You can apply Hough transform on segmented image to detect lines. Using detected lines you can calculate their intersection to find the corner coordinates of the blob.

How to render a 2d side-scroller game

I do not really understand the way I'm suppose to render a side-scroller? How do I know what to render when my character move? What kind of positionning should I use for the characters?
I hope my question is clear
The easiest way i've found to do it is have a characterX and characterY variable [integer or float, whatever you want] Then have a cameraX and cameraY variable. Every object in the scene is drawn at theObjectX-cameraX, theObjectY-cameraY...
CameraX/CameraY are tweened by a similar-to-midpoint formula so eventually they'll reach playerx/playery[Cx = (Cx*99+Px)/100] ... yeah
By doing this, every object moves in the stage's space, and is transformed only on render [saving you from headaches]
Use a matrix to define a camera reference frame.
Use space partitioning to split up your level into screens/windows.
Think of your player sprite as any other entity, like enemies and interactive objects.
Now what you want is the abstraction of a camera. You can define a camera as a 3x3 matrix with this layout:
[rotX_X, rotY_X, 0]
[rotX_Y, rotY_Y, 0]
[transX, transY, 1]
The 2x2 sub-matrix in the top-left corner is a rotation matrix. transX and transY defines the translation part, i.e the origin.

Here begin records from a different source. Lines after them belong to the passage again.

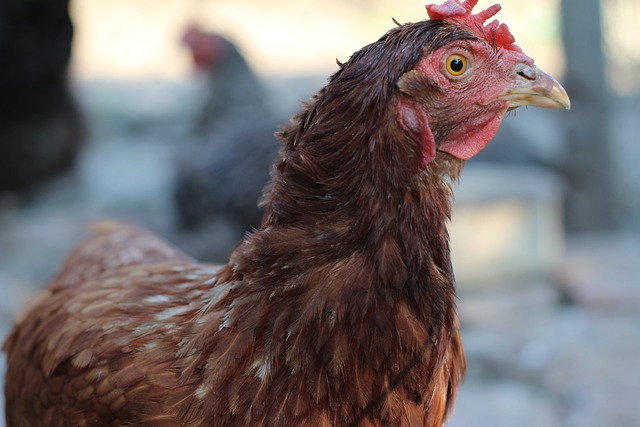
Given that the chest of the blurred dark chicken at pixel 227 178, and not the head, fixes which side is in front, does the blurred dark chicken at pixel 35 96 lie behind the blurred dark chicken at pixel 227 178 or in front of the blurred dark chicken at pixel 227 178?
in front

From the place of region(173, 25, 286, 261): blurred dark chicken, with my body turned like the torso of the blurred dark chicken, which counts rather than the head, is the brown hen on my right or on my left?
on my left

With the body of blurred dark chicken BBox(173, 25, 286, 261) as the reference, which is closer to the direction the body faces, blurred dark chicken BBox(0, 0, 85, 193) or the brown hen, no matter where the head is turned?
the blurred dark chicken

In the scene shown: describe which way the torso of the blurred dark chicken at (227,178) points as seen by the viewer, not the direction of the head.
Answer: to the viewer's left
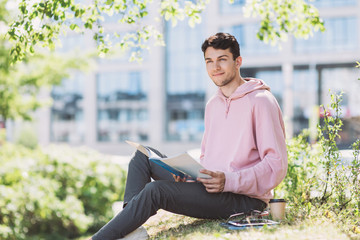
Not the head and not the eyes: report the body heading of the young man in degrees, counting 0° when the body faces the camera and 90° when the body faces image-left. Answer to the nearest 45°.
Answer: approximately 45°

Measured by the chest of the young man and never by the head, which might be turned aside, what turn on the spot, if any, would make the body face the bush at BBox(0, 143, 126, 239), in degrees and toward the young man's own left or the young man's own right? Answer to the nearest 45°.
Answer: approximately 90° to the young man's own right
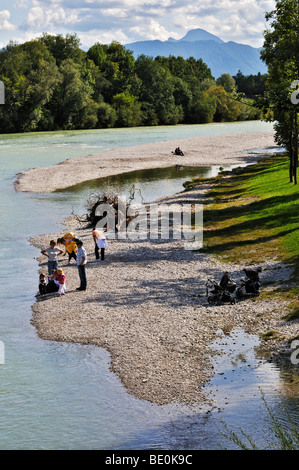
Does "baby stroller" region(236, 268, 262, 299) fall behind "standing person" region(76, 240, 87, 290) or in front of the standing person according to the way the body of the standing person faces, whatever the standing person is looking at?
behind

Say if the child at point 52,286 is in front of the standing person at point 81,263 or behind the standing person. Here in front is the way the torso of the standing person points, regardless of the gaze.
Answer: in front

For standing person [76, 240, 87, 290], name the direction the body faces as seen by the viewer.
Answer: to the viewer's left

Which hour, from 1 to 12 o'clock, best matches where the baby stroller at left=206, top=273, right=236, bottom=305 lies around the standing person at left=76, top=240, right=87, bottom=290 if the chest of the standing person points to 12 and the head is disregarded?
The baby stroller is roughly at 7 o'clock from the standing person.

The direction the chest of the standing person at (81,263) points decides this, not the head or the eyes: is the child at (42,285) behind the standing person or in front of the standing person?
in front

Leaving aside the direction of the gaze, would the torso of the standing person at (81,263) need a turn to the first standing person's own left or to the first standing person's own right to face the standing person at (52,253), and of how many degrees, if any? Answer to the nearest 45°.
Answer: approximately 45° to the first standing person's own right

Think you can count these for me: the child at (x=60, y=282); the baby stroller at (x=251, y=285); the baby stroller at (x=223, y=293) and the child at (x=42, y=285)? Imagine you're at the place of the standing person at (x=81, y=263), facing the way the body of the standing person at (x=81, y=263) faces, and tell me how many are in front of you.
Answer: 2

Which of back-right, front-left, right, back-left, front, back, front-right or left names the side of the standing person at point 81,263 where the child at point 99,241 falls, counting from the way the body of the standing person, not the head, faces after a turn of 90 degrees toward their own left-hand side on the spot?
back

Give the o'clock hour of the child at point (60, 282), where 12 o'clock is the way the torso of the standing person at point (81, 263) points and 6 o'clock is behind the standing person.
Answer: The child is roughly at 12 o'clock from the standing person.
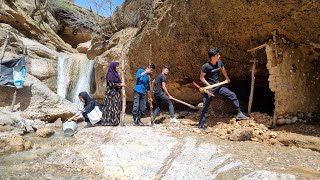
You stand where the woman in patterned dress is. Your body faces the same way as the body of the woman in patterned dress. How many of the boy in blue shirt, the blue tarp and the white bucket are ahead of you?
1

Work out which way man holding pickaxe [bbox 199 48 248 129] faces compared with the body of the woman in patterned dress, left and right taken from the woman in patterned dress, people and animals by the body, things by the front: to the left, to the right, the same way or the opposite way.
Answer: to the right
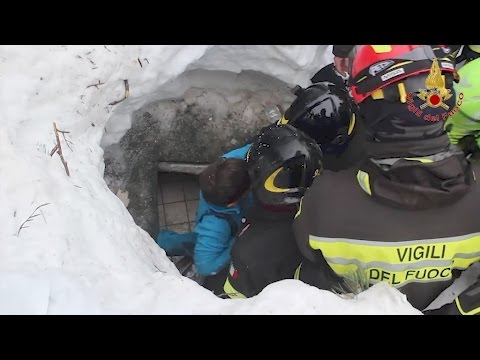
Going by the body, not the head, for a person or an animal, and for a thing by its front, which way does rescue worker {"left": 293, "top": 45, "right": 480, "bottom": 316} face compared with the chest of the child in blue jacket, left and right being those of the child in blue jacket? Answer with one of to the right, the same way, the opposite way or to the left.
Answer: to the left

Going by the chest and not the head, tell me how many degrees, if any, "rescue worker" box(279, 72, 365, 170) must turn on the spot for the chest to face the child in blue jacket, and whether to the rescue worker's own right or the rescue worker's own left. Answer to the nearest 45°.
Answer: approximately 45° to the rescue worker's own left

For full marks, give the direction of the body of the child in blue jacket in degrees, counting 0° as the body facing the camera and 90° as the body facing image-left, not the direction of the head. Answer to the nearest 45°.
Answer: approximately 270°

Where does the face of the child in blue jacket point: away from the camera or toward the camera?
away from the camera

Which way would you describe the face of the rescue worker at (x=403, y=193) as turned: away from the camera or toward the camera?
away from the camera

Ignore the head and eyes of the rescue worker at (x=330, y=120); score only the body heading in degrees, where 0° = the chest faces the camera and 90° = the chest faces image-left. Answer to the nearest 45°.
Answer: approximately 90°

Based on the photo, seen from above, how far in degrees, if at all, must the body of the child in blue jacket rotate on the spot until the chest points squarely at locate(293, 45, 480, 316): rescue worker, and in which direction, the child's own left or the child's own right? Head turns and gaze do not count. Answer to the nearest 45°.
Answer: approximately 45° to the child's own right

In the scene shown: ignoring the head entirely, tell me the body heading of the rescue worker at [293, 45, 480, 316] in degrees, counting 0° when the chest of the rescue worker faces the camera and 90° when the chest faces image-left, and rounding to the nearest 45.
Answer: approximately 180°

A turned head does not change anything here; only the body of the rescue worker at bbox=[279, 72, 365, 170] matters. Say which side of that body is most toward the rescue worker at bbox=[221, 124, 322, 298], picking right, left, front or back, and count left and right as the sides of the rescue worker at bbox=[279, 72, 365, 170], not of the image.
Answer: left
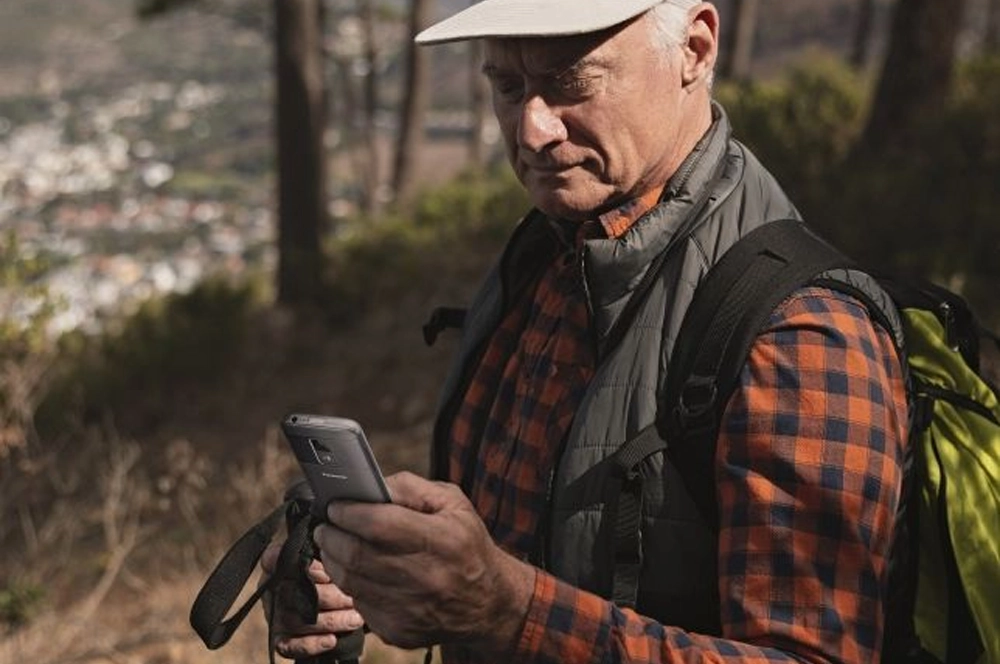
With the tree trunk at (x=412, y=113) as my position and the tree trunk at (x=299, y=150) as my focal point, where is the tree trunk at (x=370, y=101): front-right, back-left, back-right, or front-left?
back-right

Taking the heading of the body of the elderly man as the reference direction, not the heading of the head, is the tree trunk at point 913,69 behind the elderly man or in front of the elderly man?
behind

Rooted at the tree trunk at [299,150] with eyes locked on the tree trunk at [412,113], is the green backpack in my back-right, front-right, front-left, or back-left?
back-right

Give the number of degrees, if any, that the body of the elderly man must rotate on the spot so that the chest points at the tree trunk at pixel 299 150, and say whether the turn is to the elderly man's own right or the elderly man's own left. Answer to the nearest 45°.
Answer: approximately 135° to the elderly man's own right

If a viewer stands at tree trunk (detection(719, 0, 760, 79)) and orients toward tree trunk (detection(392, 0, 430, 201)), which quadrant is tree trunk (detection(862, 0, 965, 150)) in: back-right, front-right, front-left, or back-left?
back-left

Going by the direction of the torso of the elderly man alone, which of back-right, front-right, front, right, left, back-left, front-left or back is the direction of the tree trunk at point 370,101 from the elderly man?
back-right

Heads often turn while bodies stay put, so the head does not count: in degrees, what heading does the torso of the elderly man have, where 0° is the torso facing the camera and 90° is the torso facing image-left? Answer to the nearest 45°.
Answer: approximately 45°

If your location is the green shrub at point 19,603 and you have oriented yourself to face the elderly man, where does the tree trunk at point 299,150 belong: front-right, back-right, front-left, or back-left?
back-left

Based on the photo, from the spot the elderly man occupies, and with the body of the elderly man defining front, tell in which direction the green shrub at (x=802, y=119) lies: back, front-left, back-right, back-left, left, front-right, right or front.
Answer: back-right
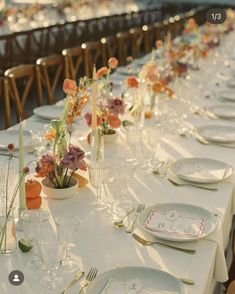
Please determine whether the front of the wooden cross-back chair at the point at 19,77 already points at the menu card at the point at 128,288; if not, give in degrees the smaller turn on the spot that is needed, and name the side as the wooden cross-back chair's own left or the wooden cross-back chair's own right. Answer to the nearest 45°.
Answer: approximately 45° to the wooden cross-back chair's own right

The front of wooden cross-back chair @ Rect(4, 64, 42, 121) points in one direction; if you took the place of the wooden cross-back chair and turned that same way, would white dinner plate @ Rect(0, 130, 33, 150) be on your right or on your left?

You also get scaling for free. Just simply scale the rotation part with a scalar, and you have yourself a zoom.
For this to work properly with rotation, your sprites need to be polygons/primitives, say like triangles or quads; you can't just apply the matrix to the positions of the sprites when drawing. If you don't need rotation, just transforming the center point will work fine.
If you want the camera to follow the player, use the player's position as the camera origin. That is the translation vector [transX, transY]

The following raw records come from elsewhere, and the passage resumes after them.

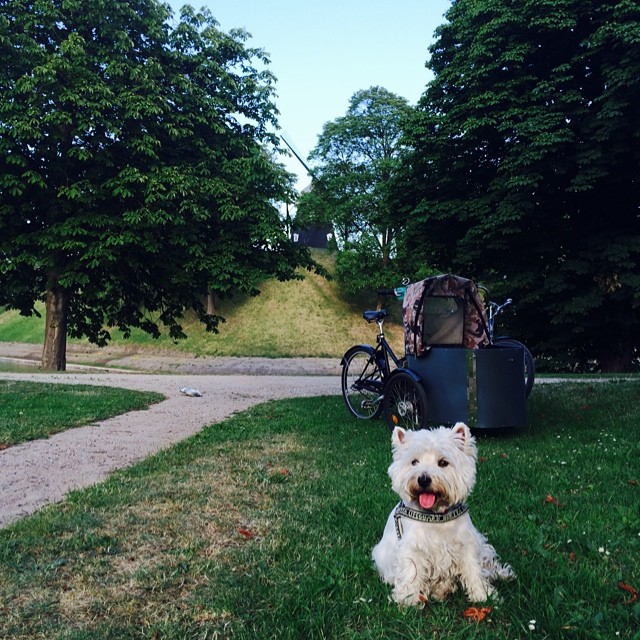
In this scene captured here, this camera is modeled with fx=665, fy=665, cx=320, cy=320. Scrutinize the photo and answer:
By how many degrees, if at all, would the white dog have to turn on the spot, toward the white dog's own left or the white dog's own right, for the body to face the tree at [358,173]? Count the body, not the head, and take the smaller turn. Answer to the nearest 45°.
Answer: approximately 180°

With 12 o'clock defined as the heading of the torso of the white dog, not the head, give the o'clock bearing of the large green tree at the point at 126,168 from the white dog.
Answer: The large green tree is roughly at 5 o'clock from the white dog.

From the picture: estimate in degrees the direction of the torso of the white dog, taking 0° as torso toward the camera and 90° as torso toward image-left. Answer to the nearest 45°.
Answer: approximately 0°

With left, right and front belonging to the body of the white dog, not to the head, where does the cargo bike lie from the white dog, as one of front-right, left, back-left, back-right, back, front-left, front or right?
back

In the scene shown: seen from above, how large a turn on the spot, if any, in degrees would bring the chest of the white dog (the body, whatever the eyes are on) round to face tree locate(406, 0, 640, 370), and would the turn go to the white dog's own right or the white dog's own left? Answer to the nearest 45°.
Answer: approximately 180°
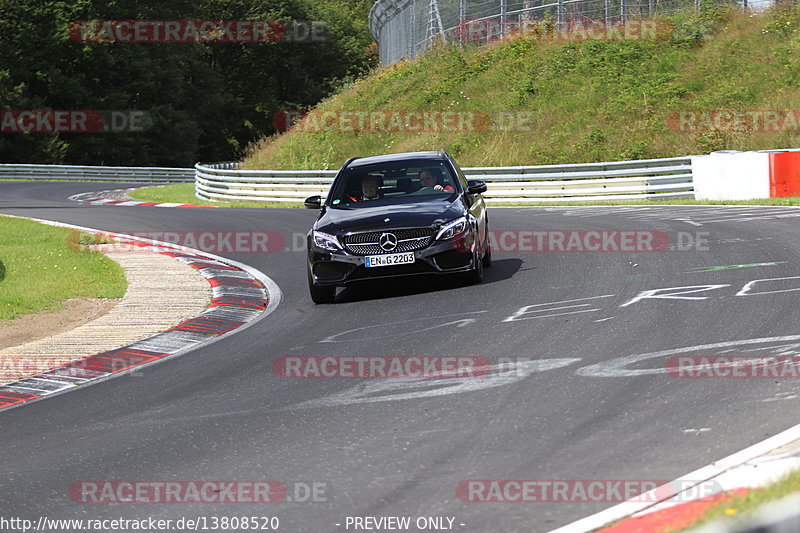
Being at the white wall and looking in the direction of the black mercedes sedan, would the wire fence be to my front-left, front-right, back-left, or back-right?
back-right

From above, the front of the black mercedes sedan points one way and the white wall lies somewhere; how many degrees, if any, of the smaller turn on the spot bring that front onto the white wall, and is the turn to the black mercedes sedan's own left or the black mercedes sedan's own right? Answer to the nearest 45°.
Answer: approximately 135° to the black mercedes sedan's own left

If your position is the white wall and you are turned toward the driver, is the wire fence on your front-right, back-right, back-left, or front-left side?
back-right

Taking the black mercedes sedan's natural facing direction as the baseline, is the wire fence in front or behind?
behind

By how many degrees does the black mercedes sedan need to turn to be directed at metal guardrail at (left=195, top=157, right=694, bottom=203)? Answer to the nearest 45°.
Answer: approximately 180°

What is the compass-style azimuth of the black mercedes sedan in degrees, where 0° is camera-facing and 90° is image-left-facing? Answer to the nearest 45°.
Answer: approximately 0°
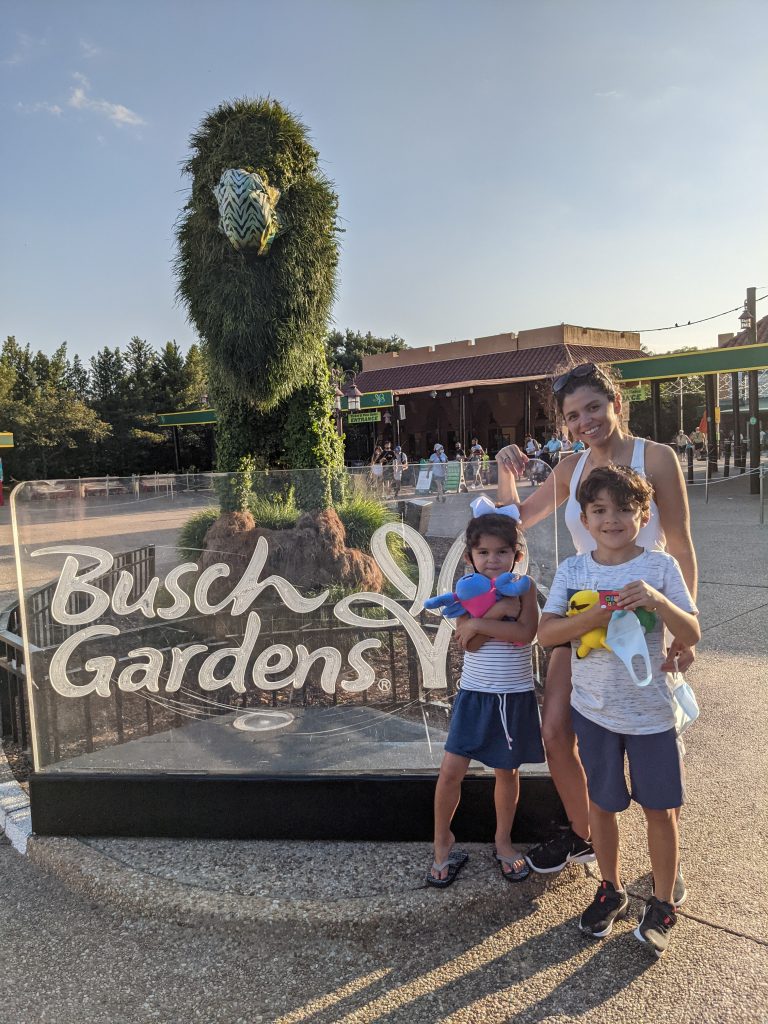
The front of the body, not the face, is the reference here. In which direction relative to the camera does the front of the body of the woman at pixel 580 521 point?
toward the camera

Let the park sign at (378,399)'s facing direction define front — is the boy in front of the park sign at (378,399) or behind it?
in front

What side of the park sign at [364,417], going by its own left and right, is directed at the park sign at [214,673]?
front

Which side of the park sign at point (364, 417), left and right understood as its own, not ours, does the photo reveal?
front

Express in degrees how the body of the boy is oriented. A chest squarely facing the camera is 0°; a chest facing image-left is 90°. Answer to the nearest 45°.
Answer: approximately 0°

So how do you apply the matrix to entity positions and model vertices? You do a vector-matrix multiplication.
v' = vM^-1, where v' is the new vector, v is the old vector, and M^-1 is the matrix inverse. A camera needs to be an inverse transform because it defines a local coordinate system. An analogy could be: If you are in front of me and I turn left from my reference frame, I am turning your right. This applies to all affine and linear transformations, like scaling, rotation and translation.
Split up your level into sub-parts so you can cull objects and scenery which does not need to be rendered. Your viewport is of a certain size/resolution. Only render scenery and entities which intersect with your viewport. Instead of checking each and every entity against the viewport bounds, assign each entity to a certain sub-screen and test the bounds of the sub-screen against the viewport and camera bounds. If your divide your levels into parts which are the same size as your viewport, then the maximum number of screens visible
at any particular time is:
2 if your camera only scrolls left and right.

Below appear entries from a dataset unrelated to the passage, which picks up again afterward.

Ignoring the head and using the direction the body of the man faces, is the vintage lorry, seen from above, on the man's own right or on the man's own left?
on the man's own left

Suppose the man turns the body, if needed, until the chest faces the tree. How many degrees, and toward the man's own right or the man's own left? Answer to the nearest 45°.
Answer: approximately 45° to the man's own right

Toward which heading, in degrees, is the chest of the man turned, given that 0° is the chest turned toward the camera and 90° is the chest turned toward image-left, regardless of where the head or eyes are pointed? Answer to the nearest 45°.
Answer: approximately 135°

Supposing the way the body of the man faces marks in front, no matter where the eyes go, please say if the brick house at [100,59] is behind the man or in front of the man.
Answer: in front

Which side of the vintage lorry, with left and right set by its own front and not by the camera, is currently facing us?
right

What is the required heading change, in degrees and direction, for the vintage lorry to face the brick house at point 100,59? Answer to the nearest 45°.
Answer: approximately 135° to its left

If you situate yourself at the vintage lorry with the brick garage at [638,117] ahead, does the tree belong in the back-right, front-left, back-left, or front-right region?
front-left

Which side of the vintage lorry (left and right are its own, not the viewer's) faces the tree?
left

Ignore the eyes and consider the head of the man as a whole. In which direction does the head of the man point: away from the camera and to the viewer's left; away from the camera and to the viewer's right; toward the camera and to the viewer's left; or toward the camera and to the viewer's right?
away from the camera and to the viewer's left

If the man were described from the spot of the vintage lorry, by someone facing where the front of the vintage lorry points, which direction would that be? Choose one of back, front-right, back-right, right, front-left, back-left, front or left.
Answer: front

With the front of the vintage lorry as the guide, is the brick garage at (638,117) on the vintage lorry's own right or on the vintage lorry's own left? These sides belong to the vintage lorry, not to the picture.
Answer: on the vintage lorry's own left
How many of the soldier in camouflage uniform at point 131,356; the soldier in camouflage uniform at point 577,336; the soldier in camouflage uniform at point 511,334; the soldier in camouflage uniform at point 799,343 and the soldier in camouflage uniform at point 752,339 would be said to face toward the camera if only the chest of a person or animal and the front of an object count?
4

4 if your camera scrolls left, right, up and down.
4 if your camera scrolls in any direction, and additionally can be rotated.
A screen-change is an event you can use to activate entities belonging to that screen. That could be enemies, background animations, doors or whatever you like.
If this is your first foray into writing a side-scroller, I'd suggest considering using an already existing game engine (like Construct or Gamemaker or XNA or whatever fits your experience level) so you don't have to worry about what order to render things and how to make it all work. Mess with that a bit--probably exploring a few of them--to get a feel for how they do things then venture out to your own once you've gotten used to it.
Not that there's anything wrong with baptism by fire but it can get pretty overwhelming in my opinion.